**Exercise description**
In the post below, whom does the writer thank for the inspiration and words?

*** Extract to read Section Begins ***

The door opens only ever form the inside. This news is not news at all. It is old news and we already know it. We have always known it and yet we have never known it at all. Today, let us learn, for the first time, that we are in control of nothing, that our doors are not locked and that we are not defeated. In this darkness that overtakes us, we are the light. Put your hand on your heart and feel it beating. You are the light. We must stop searching for light and love and healing outside of ourselves. We are the light. We are love. We are capable of much of our own healing. We must open the door and we must cross the threshold into the unknown, so that we will know the light. Light that we haven’t found in our darkness is on the other side of the door that holds us captive in the dark. We have become accustomed to the illusion of safety in the dark. We are where the light enters us. We are the light. We hold the key. Isn’t this wonderful news! We are the light!
Many of us, myself included, have lost our way. Many of us have been stuck and paralyzed by the horrors of our past. This morning, with my hand on the knob, and my heart throbbing out of my chest in anticipation, open the door from the inside. Thank you Rumi for the inspiration and words for this post. My brother you lit me up! Thank you. I carry the torch and I’m coming around for you. If your torch needs some help to reignite your flame, just place it outstretched before you and I will be by to light you up!

*** Extract to read Section Ends ***
*** Data under study Section Begins ***

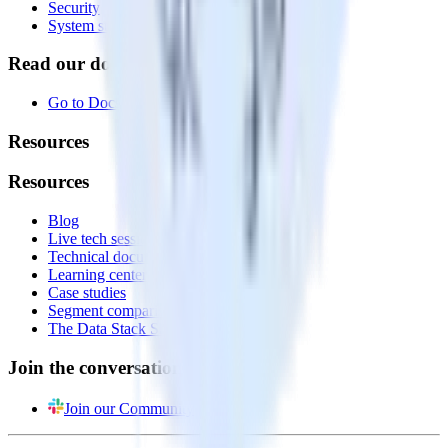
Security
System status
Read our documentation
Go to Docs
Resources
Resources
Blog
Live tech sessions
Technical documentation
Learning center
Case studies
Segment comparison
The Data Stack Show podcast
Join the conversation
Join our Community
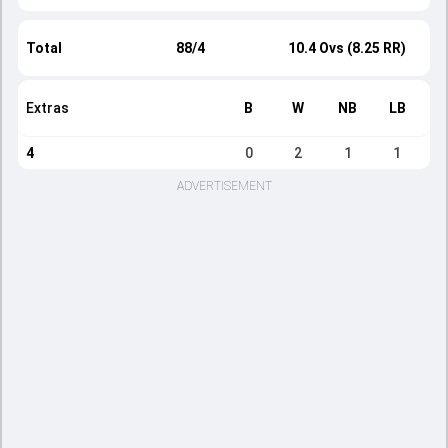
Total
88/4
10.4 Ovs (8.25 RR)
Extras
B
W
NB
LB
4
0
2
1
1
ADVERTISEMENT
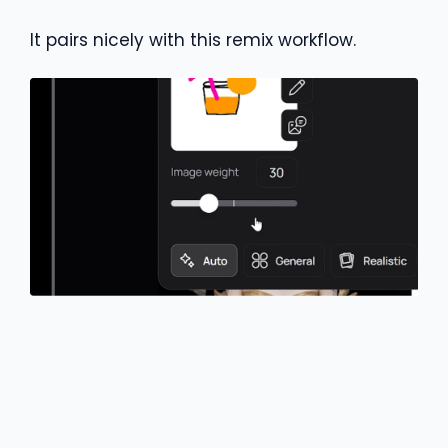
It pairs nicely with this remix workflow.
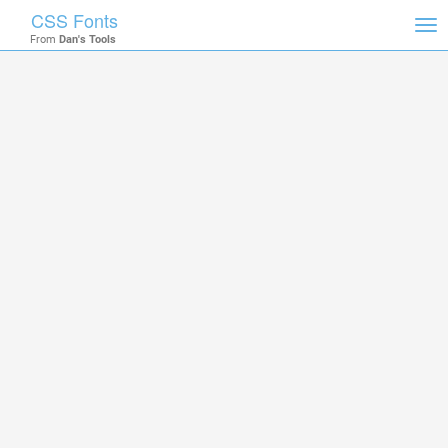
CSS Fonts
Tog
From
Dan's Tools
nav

*** Data under study Section Ends ***
*** Data under study Section Begins ***

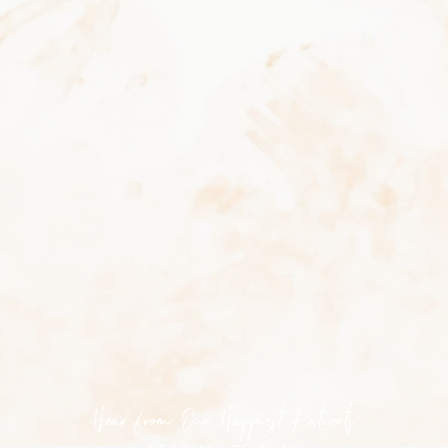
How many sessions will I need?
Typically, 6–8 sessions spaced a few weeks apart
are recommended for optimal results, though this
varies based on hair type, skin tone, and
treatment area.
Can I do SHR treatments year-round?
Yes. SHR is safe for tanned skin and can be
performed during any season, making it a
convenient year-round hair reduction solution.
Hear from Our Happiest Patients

*** Data under study Section Ends ***
*** Data under study Section Begins ***

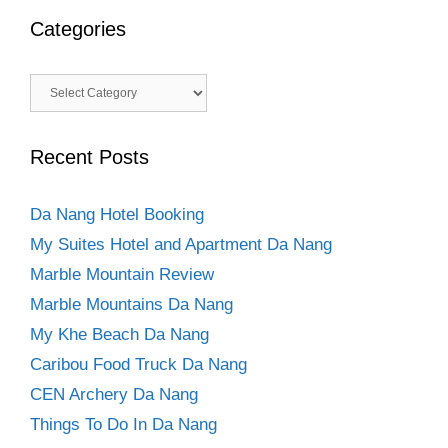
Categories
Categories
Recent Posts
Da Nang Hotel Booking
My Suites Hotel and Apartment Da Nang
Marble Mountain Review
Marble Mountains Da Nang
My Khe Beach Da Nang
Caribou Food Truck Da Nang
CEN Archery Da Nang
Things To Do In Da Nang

*** Data under study Section Ends ***

**Written solution**
Rumi